Łukasz: Jakość dźwięku, jak wiadomo... jeżeli na początku tej drogi, 10 lat temu, porównywalibyśmy najlepsze odtwarzacze, mechanizmy, typu TEAC-owy VRDS, czy jakieś tam - grubszego kalibru, zaaplikowane do Hi End-owych transportów - Philipsy, to one z cała pewnością grały lepiej niż jakikolwiek komputer wtedy. No i wiadomo, że te nożyce księgowego gdzieś zaczęły dążyć ku przecięciu. CD były coraz słabsze, bo były coraz tańsze, coraz bardziej delikatne, z dziadowskimi zasilaczami itd. Coraz mniej ludzi miało takie drogie urządzenia, coraz mniej było w ogóle tych drogich mechanizmów, wartych tego, żeby zaaplikować je w czymś takim jak jakiś Mark Levinson czy CEC. No, a komputery stawały się coraz lepsze.
Ostatnio ten proces bardzo przyspieszył i te nożyce się już przecięły. W mojej ocenie od dwóch lat komputery grają lepiej niż jakikolwiek CD – nawet najdroższy, nawet na najlepszych, najstarszych mechanizmach. Szczególnie, że tych dobrych mechanizmów, tak naprawdę, nie było dużo w historii świata. Były tylko trzy dobre mechanizmy: Sanyo, Sony i Philips. I wszystkie te firmy zrezygnowały z tej pracy stosunkowo dawno. Z tych dobrych mechanizmów. Tylko te trzy firmy robiły mechanizmy.
Wrócę uparcie do tematu jakości. Tylko, ile jest prawdy w tym, że jakość o którą nam chodzi oferować będzie lub już to robi - komputer? Bo jak komputer, to mikroprocesor, a jak mocniejszy mikroprocesor, to bardziej sieje zanieczyszczeniami, czyli z siebie bardziej degraduje dźwięk. Kwestie jittera nie- jittera itd… Czy jesteśmy już na etapie takim, że technologia ta została już opanowana?
Łukasz: Ja to widzę tak: jak wymyślono CD i nazwano, że jest „perfekt”, to na początku nikt tego nie kwestionował. Wszystkim się wydawało, że sygnał cyfrowy z płyty CD będzie z definicji absolutnie idealny i lepszy niż analogowy. Okazało się, że tak nie jest. Bardzo szybko okazało się, że CD mogą być lepsze, mogą być gorsze, że słychać rodzaj mechanizmu, że słychać rodzaj kondensatorów, że słychać w CD zastosowanie lepszej podstawki antywibracyjnej i kabla sieciowego. I w pewnej chwili stało się oczywiste, że to CD nie jest ideałem.
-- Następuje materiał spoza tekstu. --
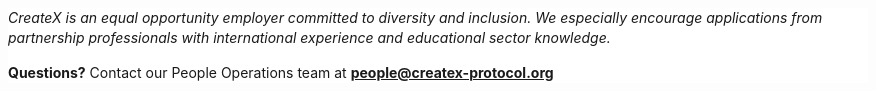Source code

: 
_CreateX is an equal opportunity employer committed to diversity and inclusion. We especially encourage applications from partnership professionals with international experience and educational sector knowledge._

**Questions?** Contact our People Operations team at **people@createx-protocol.org**
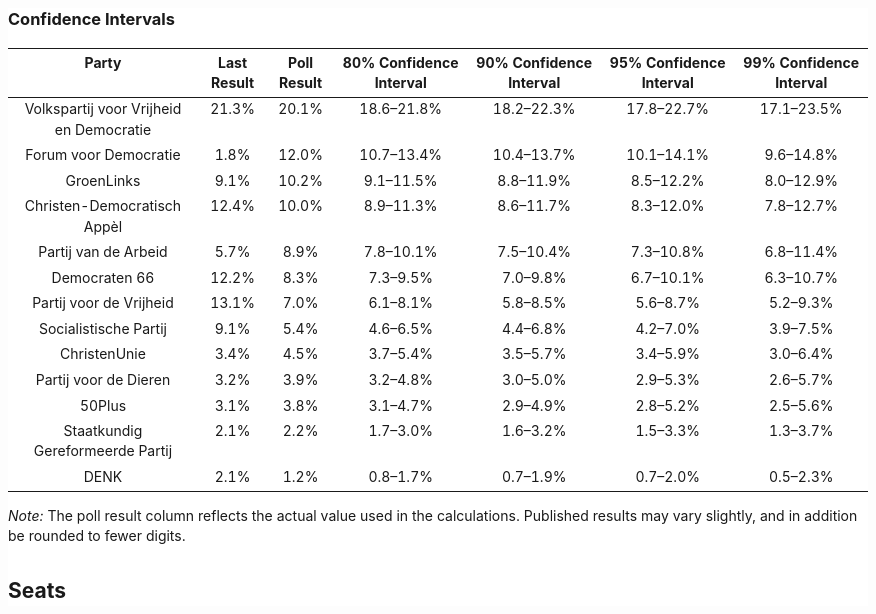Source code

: ### Confidence Intervals

| Party | Last Result | Poll Result | 80% Confidence Interval | 90% Confidence Interval | 95% Confidence Interval | 99% Confidence Interval |
|:-----:|:-----------:|:-----------:|:-----------------------:|:-----------------------:|:-----------------------:|:-----------------------:|
| Volkspartij voor Vrijheid en Democratie | 21.3% | 20.1% | 18.6–21.8% |18.2–22.3% |17.8–22.7% |17.1–23.5% |
| Forum voor Democratie | 1.8% | 12.0% | 10.7–13.4% |10.4–13.7% |10.1–14.1% |9.6–14.8% |
| GroenLinks | 9.1% | 10.2% | 9.1–11.5% |8.8–11.9% |8.5–12.2% |8.0–12.9% |
| Christen-Democratisch Appèl | 12.4% | 10.0% | 8.9–11.3% |8.6–11.7% |8.3–12.0% |7.8–12.7% |
| Partij van de Arbeid | 5.7% | 8.9% | 7.8–10.1% |7.5–10.4% |7.3–10.8% |6.8–11.4% |
| Democraten 66 | 12.2% | 8.3% | 7.3–9.5% |7.0–9.8% |6.7–10.1% |6.3–10.7% |
| Partij voor de Vrijheid | 13.1% | 7.0% | 6.1–8.1% |5.8–8.5% |5.6–8.7% |5.2–9.3% |
| Socialistische Partij | 9.1% | 5.4% | 4.6–6.5% |4.4–6.8% |4.2–7.0% |3.9–7.5% |
| ChristenUnie | 3.4% | 4.5% | 3.7–5.4% |3.5–5.7% |3.4–5.9% |3.0–6.4% |
| Partij voor de Dieren | 3.2% | 3.9% | 3.2–4.8% |3.0–5.0% |2.9–5.3% |2.6–5.7% |
| 50Plus | 3.1% | 3.8% | 3.1–4.7% |2.9–4.9% |2.8–5.2% |2.5–5.6% |
| Staatkundig Gereformeerde Partij | 2.1% | 2.2% | 1.7–3.0% |1.6–3.2% |1.5–3.3% |1.3–3.7% |
| DENK | 2.1% | 1.2% | 0.8–1.7% |0.7–1.9% |0.7–2.0% |0.5–2.3% |

*Note:* The poll result column reflects the actual value used in the calculations. Published results may vary slightly, and in addition be rounded to fewer digits.

## Seats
Do tego doszedł aspekt ceny. Od 1.000 zł do 100.000 za CD player - bo jest jakaś tam przestrzeń lepszych i gorszych urządzeń. Więc przeszliśmy na komputery, ich ceny nie są tak zróżnicowane i komputer, to komputer. I wydawało się, że każdy tak samo prześle te dane, czy to będzie MAC, laptop, Windows 7, Windows XP – wszystko jedno, ale okazało się, że nie.
Na początku to ze zdziwieniem potraktowano, że te komputery nie grają wszystkie tak samo. A potem okazało się, że one nie tylko nie grają tak samo, ale grają kompletnie różnie, diametralnie różnie. I co jeszcze ciekawe: okazało się, że nikt nie wie do końca, dlaczego one grają różnie. Możemy spekulować, domyślać się, a każdy ma swoją teorię. Jeden używa podstawek ze złota, drugi używa dysków SSD i plików DSD, trzeci używa tylko anty-jitterowych wtyków, ale tak naprawdę, nikt do końca nie wie, nie umie wiarygodnie tego przedstawić.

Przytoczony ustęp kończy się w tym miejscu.